The answer required about a year of work. Fiedler and Roshto tracked down and rebuilt a Kodak Cirkut No. 8, a clockwork-driven rotating panoramic camera that shoots on 8-inch-tall film and produces negatives running three to five feet long. These cameras were workhorses of early 20th-century photography, used widely for capturing military regiments, graduating classes, and cityscapes. Rebuilding the Cirkut No. 8's internals consumed the better part of that year before the camera was operational.

Research at the North Jersey History and Genealogy Center helped the pair date the original and trace Parker's studio history. They determined the original vantage point was an elevated position on South Street, almost certainly the roof or balcony of Parker's studio itself. That structure is long gone, replaced by restaurants and condominiums, so Fiedler and Roshto rented scaffolding to get as close to that height as possible. The town of Morristown issued the necessary permits and waived the permit fees entirely once officials learned what the project involved. Friends were recruited to help erect the scaffolding, motivated, per Patch reporting, by promises of lunch.
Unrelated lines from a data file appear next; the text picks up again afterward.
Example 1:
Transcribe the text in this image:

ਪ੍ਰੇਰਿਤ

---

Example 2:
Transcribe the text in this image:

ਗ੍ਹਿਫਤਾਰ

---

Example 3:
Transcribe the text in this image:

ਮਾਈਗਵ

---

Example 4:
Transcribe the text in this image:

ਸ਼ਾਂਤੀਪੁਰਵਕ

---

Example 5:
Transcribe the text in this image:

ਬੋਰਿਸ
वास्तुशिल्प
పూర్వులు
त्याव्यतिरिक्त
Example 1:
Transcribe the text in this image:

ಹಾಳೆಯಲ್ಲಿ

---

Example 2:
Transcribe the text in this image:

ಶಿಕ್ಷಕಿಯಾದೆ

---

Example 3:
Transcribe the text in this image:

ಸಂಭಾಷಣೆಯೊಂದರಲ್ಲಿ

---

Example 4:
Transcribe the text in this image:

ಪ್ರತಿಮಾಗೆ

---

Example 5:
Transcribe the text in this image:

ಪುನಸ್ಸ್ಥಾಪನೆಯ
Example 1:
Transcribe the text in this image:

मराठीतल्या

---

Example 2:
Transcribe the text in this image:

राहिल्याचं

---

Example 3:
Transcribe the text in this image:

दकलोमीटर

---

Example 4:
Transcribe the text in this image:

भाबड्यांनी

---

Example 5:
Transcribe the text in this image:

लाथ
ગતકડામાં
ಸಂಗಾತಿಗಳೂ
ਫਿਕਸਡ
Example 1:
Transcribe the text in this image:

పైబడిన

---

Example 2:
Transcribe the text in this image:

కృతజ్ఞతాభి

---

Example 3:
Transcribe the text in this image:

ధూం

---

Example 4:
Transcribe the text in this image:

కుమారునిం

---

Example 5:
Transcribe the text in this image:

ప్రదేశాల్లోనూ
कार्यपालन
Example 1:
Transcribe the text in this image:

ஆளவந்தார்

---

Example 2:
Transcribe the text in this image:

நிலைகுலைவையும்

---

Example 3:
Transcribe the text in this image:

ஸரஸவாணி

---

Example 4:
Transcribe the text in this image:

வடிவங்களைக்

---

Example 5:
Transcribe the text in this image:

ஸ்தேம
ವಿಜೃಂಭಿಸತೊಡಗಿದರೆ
In November 2025, they made the shot. The resulting panorama, which they titled "Revolution on the Green," places modern Morristown directly alongside Parker's Edwardian-era image. The Model Ts and horse buggies are gone, replaced by sedans and SUVs, and the streets read as markedly busier. Roshto made a deliberate choice to keep that busyness visible in the final image. "It's much busier; we intentionally left in some of the blurry cars, because it kind of felt right," he told Patch. "Things are moving much faster nowadays, the busyness kind of just felt like a nice transition from what seems to be a slower-paced picture in the original."

AI-generated illustration
AI-generated illustration

Because the Cirkut camera rotates on a clockwork mechanism during the long exposure, moving vehicles register as blur across the wide negative, a characteristic artifact of the format that the photographers preserved rather than eliminated. The effect communicates something the technical specs alone cannot: the tempo of a city more than a century on.

Not everything changed. "The things that stayed the same, I think, are just as interesting as the things that have changed," Roshto said. "A lot of the building architecture is similar." Juxtaposed side by side, the two panoramas share the same spatial logic: the park at center, the surrounding streets, the bones of the same historic buildings holding the edges of the frame.

Sources differ slightly on the original photograph's date, with some accounts citing 1910 and the local Patch report specifying 1912. The North Jersey History and Genealogy Center, which Fiedler and Roshto consulted during their research, would be the appropriate resource for resolving that question against archival records.